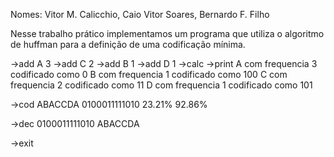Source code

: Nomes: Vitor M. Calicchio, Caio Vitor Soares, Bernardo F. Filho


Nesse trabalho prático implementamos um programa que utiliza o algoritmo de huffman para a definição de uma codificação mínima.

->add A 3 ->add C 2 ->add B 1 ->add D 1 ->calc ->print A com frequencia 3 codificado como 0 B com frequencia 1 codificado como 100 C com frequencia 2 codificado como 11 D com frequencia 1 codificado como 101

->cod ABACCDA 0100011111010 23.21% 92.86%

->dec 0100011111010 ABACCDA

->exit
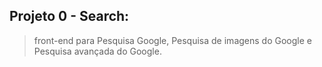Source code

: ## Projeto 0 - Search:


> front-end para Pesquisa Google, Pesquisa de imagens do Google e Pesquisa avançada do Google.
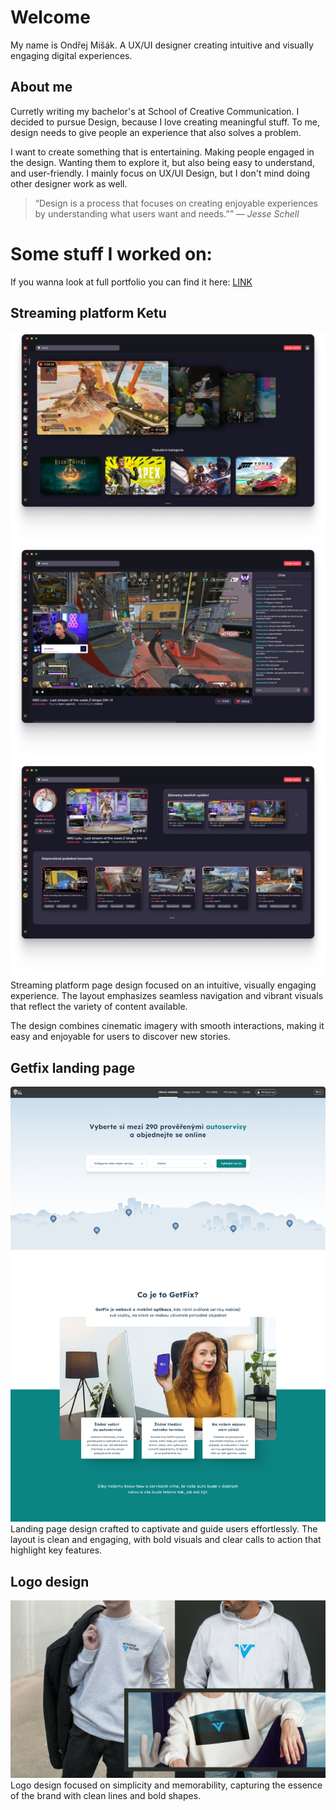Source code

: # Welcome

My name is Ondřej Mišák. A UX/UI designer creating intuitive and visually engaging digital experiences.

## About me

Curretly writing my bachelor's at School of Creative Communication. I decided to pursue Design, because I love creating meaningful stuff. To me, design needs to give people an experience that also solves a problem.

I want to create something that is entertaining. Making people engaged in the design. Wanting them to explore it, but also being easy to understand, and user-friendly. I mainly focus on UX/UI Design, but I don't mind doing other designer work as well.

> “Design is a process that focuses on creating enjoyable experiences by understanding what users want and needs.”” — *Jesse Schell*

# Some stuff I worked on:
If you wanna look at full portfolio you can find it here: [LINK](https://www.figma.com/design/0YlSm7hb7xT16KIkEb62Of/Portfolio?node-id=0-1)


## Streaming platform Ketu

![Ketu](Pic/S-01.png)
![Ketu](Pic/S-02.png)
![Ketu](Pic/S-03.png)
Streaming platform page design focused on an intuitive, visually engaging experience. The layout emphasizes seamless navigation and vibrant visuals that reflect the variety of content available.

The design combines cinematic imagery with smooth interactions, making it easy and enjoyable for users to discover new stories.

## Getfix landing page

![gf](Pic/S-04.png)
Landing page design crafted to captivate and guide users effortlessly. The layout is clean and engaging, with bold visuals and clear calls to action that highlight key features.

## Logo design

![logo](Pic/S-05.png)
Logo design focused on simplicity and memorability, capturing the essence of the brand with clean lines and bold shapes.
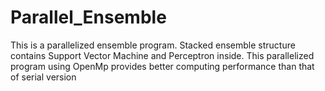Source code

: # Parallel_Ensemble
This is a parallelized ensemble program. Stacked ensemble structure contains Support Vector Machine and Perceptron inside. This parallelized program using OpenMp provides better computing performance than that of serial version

----

=== TRY IT ===
Without any picture, return exactly the lines of the records above from the first through the line that contains "I want to create".

=== RESULT OF THIS TASK ===
Source code

: Nomes: Vitor M. Calicchio, Caio Vitor Soares, Bernardo F. Filho


Nesse trabalho prático implementamos um programa que utiliza o algoritmo de huffman para a definição de uma codificação mínima.

->add A 3 ->add C 2 ->add B 1 ->add D 1 ->calc ->print A com frequencia 3 codificado como 0 B com frequencia 1 codificado como 100 C com frequencia 2 codificado como 11 D com frequencia 1 codificado como 101

->cod ABACCDA 0100011111010 23.21% 92.86%

->dec 0100011111010 ABACCDA

->exit
Source code

: ## Projeto 0 - Search:


> front-end para Pesquisa Google, Pesquisa de imagens do Google e Pesquisa avançada do Google.
Source code

: # Welcome

My name is Ondřej Mišák. A UX/UI designer creating intuitive and visually engaging digital experiences.

## About me

Curretly writing my bachelor's at School of Creative Communication. I decided to pursue Design, because I love creating meaningful stuff. To me, design needs to give people an experience that also solves a problem.

I want to create something that is entertaining. Making people engaged in the design. Wanting them to explore it, but also being easy to understand, and user-friendly. I mainly focus on UX/UI Design, but I don't mind doing other designer work as well.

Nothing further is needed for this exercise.